Marqo AI (Vector Search & Embeddings) + OpenAI Agents SDK Use Cases

Practical scenarios where OpenAI Agents SDK combined with the Marqo AI (Vector Search & Embeddings) MCP Server delivers measurable value.

01

Automated workflows: build agents that query Marqo AI (Vector Search & Embeddings), process the data, and trigger follow-up actions autonomously

02

Multi-agent orchestration: create specialist agents — one queries Marqo AI (Vector Search & Embeddings), another analyzes results, a third generates reports

03

Data enrichment pipelines: stream data through Marqo AI (Vector Search & Embeddings) tools and transform it with OpenAI models in a single async loop

04

Customer support bots: agents query Marqo AI (Vector Search & Embeddings) to resolve tickets, look up records, and update statuses without human intervention

Marqo AI (Vector Search & Embeddings) MCP Tools for OpenAI Agents SDK (6)

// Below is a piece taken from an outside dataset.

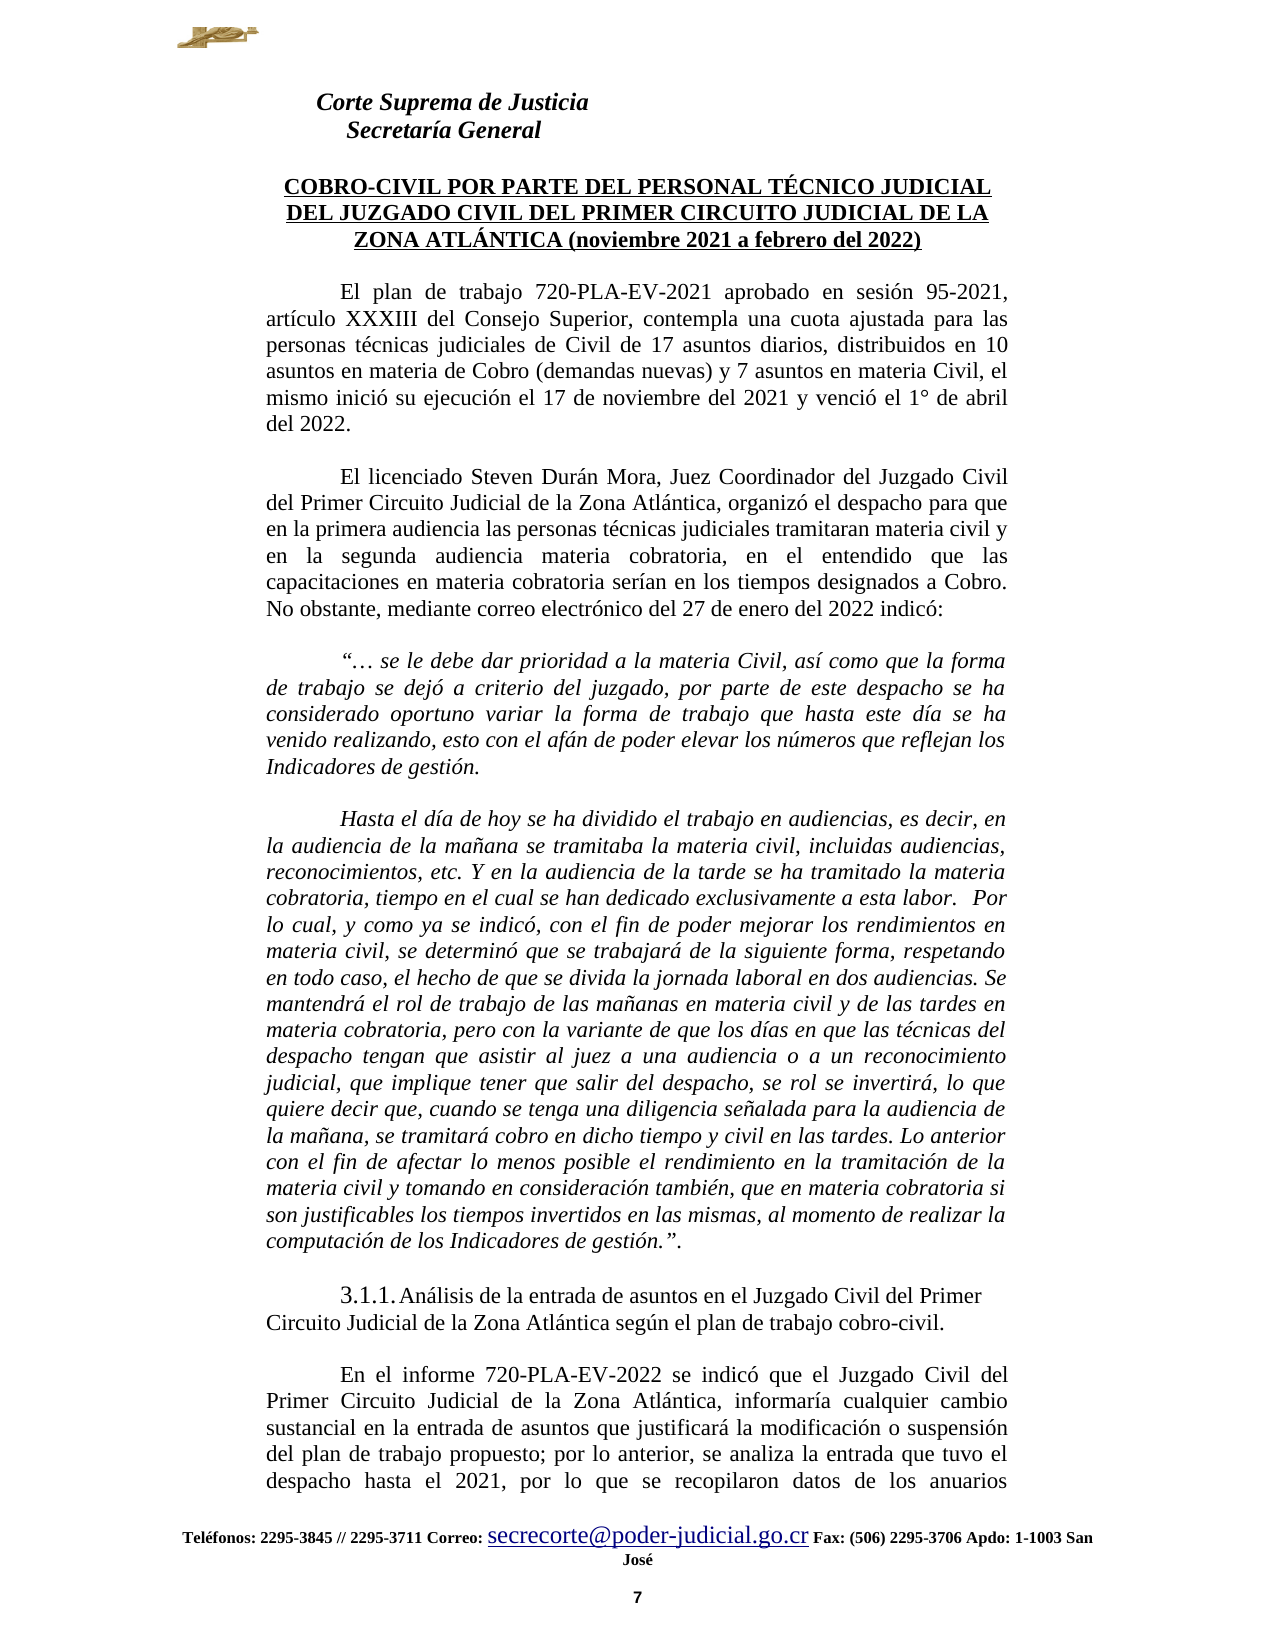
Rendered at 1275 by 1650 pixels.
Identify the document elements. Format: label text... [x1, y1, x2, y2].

These 6 tools become available when you connect Marqo AI (Vector Search & Embeddings) to OpenAI Agents SDK via MCP:

01

add_documents

Write new documents into Marqo

02

create_index

Create an explicitly bounded new vector index

03

delete_documents

Delete specific documents from Marqo by targeting their IDs

04

get_index_stats

Get configuration and stats for an index

05

list_indexes

Crucial before writing queries hitting arbitrary collections. List all Marqo vector indexes

06

tensor_search

Perform natural language tensor search on Marqo

Example Prompts for Marqo AI (Vector Search & Embeddings) in OpenAI Agents SDK

Ready-to-use prompts you can give your OpenAI Agents SDK agent to start working with Marqo AI (Vector Search & Embeddings) immediately.

01

"Semantic search in index 'products' for 'lightweight running shoes for trails'"

02

"List all vector indexes in my Marqo instance"

03

"Add this document to the 'support-docs' index: {"title": "API Auth", "content": "Use Marqo-API-Key header"}"

Troubleshooting Marqo AI (Vector Search & Embeddings) MCP Server with OpenAI Agents SDK

Common issues when connecting Marqo AI (Vector Search & Embeddings) to OpenAI Agents SDK through the Vinkius, and how to resolve them.

01

MCPServerStreamableHttp not found

Ensure you have the latest version: pip install --upgrade openai-agents
02

Agent not calling tools

Make sure your prompt explicitly references the task the tools can help with.

Marqo AI (Vector Search & Embeddings) + OpenAI Agents SDK FAQ

Common questions about integrating Marqo AI (Vector Search & Embeddings) MCP Server with OpenAI Agents SDK.

01

How does the OpenAI Agents SDK connect to MCP?

Use MCPServerSse(url=...) to create a server connection. The SDK auto-discovers all tools and makes them available to your agent with full type information.
02

Can I use multiple MCP servers in one agent?

Yes. Pass a list of MCPServerSse instances to the agent constructor. The agent can use tools from all connected servers within a single run.
03

Does the SDK support streaming responses?

Yes. The SDK supports SSE and Streamable HTTP transports, both of which work natively with the Vinkius.

Connect Marqo AI (Vector Search & Embeddings) to OpenAI Agents SDK

Get your token, paste the configuration, and start using 6 tools in under 2 minutes. No API key management needed.